• REQUIRED WORK
Gather all lines from the material that contain the word "grade".

• MATERIAL FOR THIS EXERCISE
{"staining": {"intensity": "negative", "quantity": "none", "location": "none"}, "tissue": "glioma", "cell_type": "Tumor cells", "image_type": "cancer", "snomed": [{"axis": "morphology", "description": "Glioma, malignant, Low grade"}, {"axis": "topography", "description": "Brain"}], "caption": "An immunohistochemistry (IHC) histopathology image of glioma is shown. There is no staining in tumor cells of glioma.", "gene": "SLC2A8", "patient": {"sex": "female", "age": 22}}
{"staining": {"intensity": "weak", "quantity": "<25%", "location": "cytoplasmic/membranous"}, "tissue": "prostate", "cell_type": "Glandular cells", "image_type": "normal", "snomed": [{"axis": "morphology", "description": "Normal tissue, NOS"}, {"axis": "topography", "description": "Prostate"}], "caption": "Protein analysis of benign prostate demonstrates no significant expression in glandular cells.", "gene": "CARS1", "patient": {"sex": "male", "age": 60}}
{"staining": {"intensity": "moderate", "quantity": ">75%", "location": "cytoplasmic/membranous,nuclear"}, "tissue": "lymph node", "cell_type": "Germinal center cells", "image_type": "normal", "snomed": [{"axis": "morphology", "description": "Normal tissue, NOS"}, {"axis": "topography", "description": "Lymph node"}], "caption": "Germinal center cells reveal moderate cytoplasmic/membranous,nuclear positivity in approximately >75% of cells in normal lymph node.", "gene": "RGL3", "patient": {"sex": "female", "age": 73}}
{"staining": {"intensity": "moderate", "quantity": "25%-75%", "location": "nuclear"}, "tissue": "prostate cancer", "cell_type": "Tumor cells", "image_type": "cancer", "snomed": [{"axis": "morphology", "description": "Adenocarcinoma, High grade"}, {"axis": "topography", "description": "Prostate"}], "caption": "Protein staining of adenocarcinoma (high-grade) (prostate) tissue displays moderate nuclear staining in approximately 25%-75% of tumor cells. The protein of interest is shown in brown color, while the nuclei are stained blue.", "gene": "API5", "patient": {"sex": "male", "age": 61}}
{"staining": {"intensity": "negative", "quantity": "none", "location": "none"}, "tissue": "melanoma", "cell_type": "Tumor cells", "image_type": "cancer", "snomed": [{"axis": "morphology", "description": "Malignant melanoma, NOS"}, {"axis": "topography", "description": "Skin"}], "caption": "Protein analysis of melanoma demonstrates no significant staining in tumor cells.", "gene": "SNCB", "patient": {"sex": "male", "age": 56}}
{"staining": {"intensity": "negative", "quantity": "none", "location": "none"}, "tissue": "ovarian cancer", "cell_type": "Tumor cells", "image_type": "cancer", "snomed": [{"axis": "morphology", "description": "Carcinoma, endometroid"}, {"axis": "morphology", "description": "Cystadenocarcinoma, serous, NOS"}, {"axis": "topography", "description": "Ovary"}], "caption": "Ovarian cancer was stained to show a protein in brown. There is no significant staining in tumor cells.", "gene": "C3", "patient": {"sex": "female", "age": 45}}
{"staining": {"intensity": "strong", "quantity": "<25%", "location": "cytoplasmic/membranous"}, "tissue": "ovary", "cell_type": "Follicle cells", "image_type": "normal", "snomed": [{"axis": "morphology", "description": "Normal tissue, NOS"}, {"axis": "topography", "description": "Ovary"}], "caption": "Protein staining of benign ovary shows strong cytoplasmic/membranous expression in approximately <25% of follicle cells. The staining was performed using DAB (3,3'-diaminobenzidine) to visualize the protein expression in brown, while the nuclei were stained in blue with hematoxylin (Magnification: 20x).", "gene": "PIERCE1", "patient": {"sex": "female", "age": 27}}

• EXERCISE OUTPUT
{"staining": {"intensity": "negative", "quantity": "none", "location": "none"}, "tissue": "glioma", "cell_type": "Tumor cells", "image_type": "cancer", "snomed": [{"axis": "morphology", "description": "Glioma, malignant, Low grade"}, {"axis": "topography", "description": "Brain"}], "caption": "An immunohistochemistry (IHC) histopathology image of glioma is shown. There is no staining in tumor cells of glioma.", "gene": "SLC2A8", "patient": {"sex": "female", "age": 22}}
{"staining": {"intensity": "moderate", "quantity": "25%-75%", "location": "nuclear"}, "tissue": "prostate cancer", "cell_type": "Tumor cells", "image_type": "cancer", "snomed": [{"axis": "morphology", "description": "Adenocarcinoma, High grade"}, {"axis": "topography", "description": "Prostate"}], "caption": "Protein staining of adenocarcinoma (high-grade) (prostate) tissue displays moderate nuclear staining in approximately 25%-75% of tumor cells. The protein of interest is shown in brown color, while the nuclei are stained blue.", "gene": "API5", "patient": {"sex": "male", "age": 61}}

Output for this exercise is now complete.